:: Task statement ::
From the line with "Dieser Artikel ist" to the line with "глубокие эмоции и чувства.", retype each line exactly as it stands in the records below, but skip the pictures.

[Extracted page text data]
++++++++
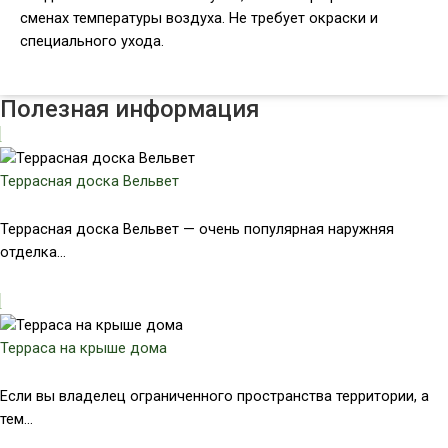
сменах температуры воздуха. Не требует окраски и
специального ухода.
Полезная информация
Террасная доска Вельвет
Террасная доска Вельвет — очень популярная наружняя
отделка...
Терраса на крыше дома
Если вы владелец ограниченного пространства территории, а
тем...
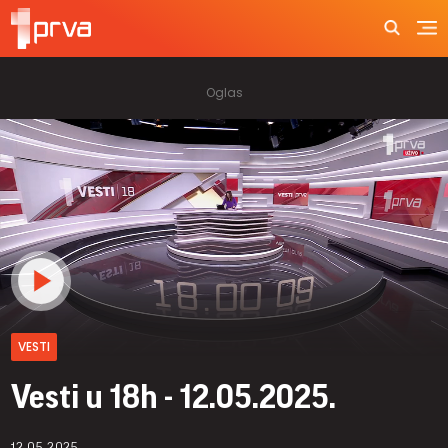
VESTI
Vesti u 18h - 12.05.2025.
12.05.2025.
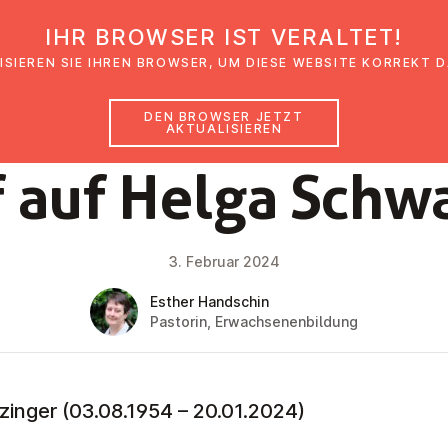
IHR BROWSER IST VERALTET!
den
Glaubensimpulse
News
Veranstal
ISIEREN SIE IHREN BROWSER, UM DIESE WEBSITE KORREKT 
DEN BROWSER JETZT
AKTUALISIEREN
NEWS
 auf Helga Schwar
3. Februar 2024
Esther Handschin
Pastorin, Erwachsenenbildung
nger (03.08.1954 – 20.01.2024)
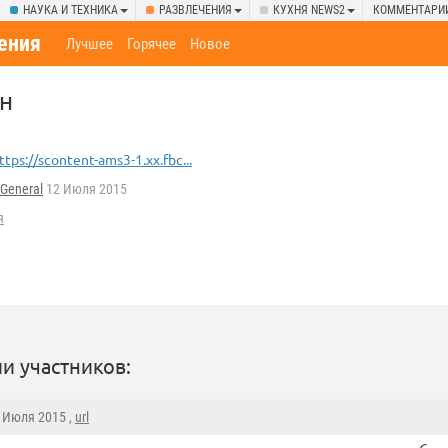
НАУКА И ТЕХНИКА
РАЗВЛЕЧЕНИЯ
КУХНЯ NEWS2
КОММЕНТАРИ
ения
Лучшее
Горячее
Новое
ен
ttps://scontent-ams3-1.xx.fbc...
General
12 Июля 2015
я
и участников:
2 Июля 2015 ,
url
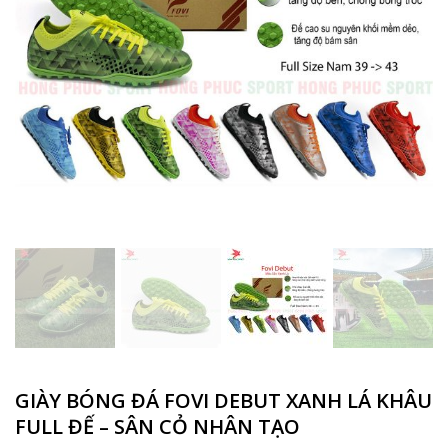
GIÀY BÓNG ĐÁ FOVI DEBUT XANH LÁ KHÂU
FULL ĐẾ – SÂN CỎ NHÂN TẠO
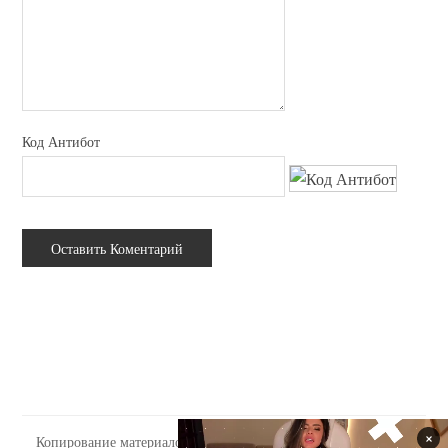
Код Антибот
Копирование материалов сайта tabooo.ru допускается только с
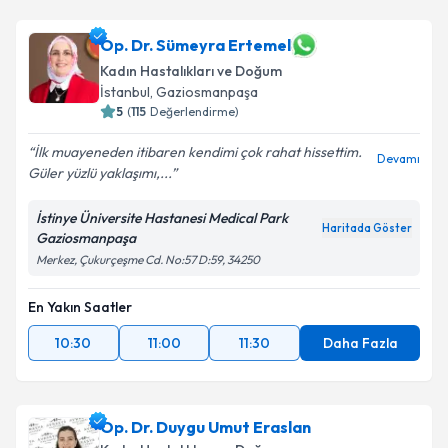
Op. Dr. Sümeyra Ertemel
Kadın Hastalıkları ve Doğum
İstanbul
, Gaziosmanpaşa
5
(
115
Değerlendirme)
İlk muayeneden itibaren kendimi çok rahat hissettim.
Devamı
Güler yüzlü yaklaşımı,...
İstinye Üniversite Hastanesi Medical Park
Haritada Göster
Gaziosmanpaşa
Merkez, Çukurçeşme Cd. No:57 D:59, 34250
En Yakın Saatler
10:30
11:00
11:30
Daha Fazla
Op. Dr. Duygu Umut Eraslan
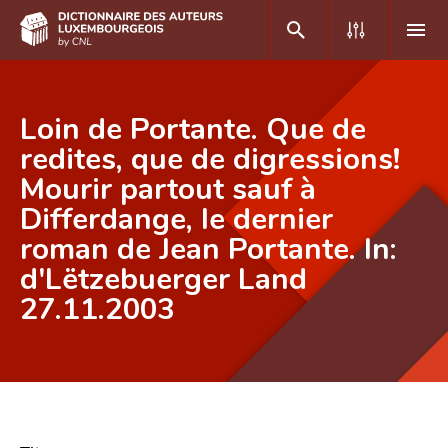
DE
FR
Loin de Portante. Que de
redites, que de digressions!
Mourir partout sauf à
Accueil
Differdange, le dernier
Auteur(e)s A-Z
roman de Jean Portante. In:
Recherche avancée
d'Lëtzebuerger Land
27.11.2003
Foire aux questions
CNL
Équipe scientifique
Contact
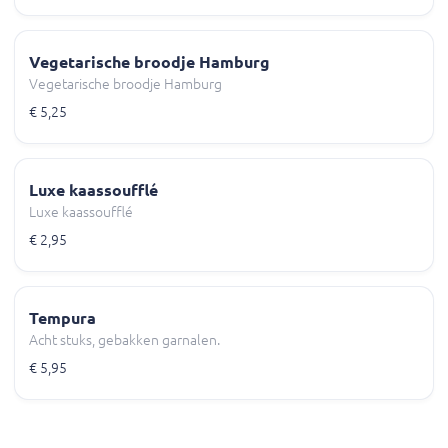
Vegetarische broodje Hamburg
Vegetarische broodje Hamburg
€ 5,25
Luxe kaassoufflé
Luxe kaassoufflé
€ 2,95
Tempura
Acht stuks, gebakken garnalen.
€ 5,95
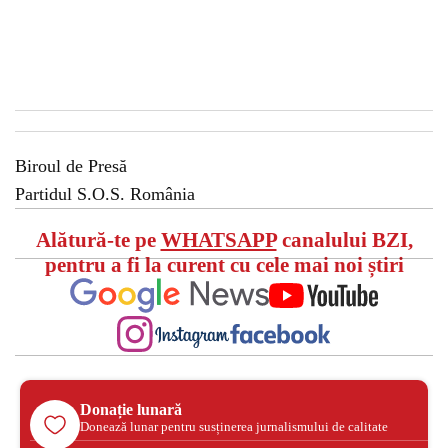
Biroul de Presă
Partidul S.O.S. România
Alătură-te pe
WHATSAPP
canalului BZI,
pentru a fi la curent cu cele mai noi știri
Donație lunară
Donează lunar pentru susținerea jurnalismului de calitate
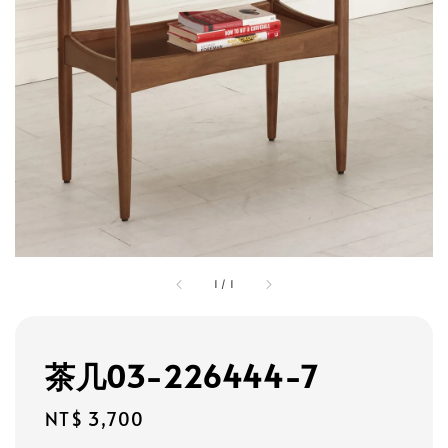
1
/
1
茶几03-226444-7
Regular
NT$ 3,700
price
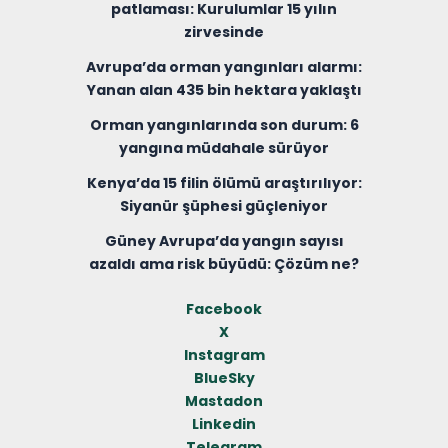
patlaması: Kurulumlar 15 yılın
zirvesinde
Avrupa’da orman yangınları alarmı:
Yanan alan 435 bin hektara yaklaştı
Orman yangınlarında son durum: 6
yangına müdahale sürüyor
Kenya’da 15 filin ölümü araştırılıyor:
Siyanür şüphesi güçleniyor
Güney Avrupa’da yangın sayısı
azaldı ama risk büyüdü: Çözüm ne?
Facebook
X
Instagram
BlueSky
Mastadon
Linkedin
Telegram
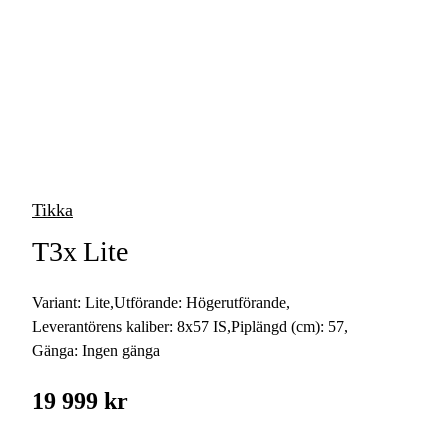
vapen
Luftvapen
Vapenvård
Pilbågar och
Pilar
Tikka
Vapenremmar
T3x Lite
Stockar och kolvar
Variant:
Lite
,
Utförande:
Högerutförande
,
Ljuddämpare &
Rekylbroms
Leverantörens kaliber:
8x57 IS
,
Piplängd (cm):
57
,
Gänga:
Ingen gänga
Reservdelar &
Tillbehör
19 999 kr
++++++++
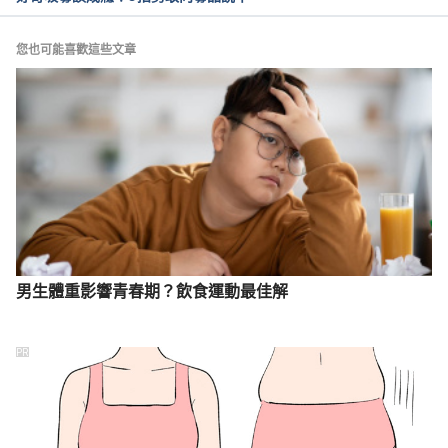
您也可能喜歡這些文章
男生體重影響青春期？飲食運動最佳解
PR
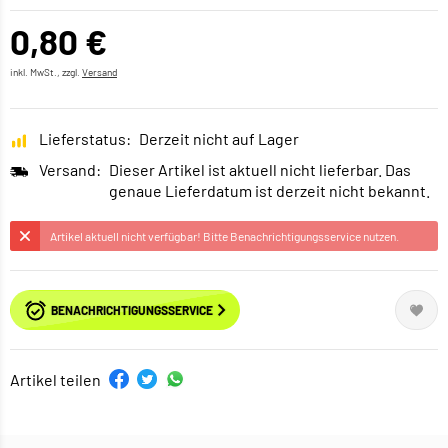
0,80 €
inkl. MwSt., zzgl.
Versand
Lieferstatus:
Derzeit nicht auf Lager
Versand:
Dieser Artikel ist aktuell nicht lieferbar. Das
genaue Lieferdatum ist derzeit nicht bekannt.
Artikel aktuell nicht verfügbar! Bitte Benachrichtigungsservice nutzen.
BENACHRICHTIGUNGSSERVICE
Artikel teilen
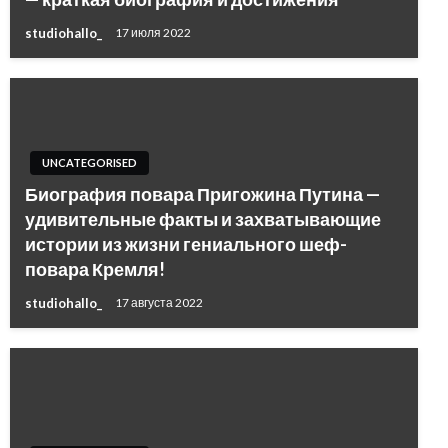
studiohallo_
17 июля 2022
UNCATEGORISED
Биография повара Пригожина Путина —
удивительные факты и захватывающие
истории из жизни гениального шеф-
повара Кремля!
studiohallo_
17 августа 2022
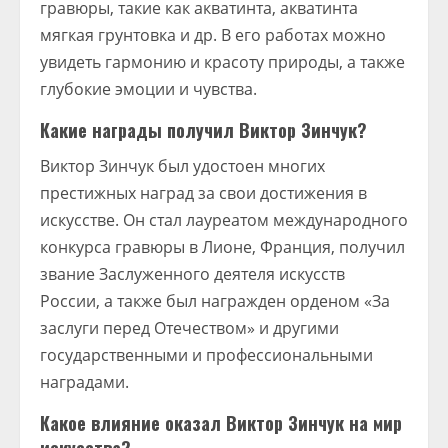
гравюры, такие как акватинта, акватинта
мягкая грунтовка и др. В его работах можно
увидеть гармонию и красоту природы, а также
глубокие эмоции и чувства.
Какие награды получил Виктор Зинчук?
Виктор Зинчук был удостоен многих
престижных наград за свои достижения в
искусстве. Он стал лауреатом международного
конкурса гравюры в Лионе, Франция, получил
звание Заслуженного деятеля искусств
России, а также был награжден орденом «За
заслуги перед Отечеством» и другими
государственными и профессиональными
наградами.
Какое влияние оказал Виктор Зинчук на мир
++++++++
:: Output of the exercise ::
Dieser Artikel ist aktuell nicht lieferbar. Das
genaue Lieferdatum ist derzeit nicht bekannt.
Artikel aktuell nicht verfügbar! Bitte Benachrichtigungsservice nutzen.
BENACHRICHTIGUNGSSERVICE
Artikel teilen
studiohallo_
17 июля 2022
UNCATEGORISED
Биография повара Пригожина Путина —
удивительные факты и захватывающие
истории из жизни гениального шеф-
повара Кремля!
studiohallo_
17 августа 2022
гравюры, такие как акватинта, акватинта
мягкая грунтовка и др. В его работах можно
увидеть гармонию и красоту природы, а также
глубокие эмоции и чувства.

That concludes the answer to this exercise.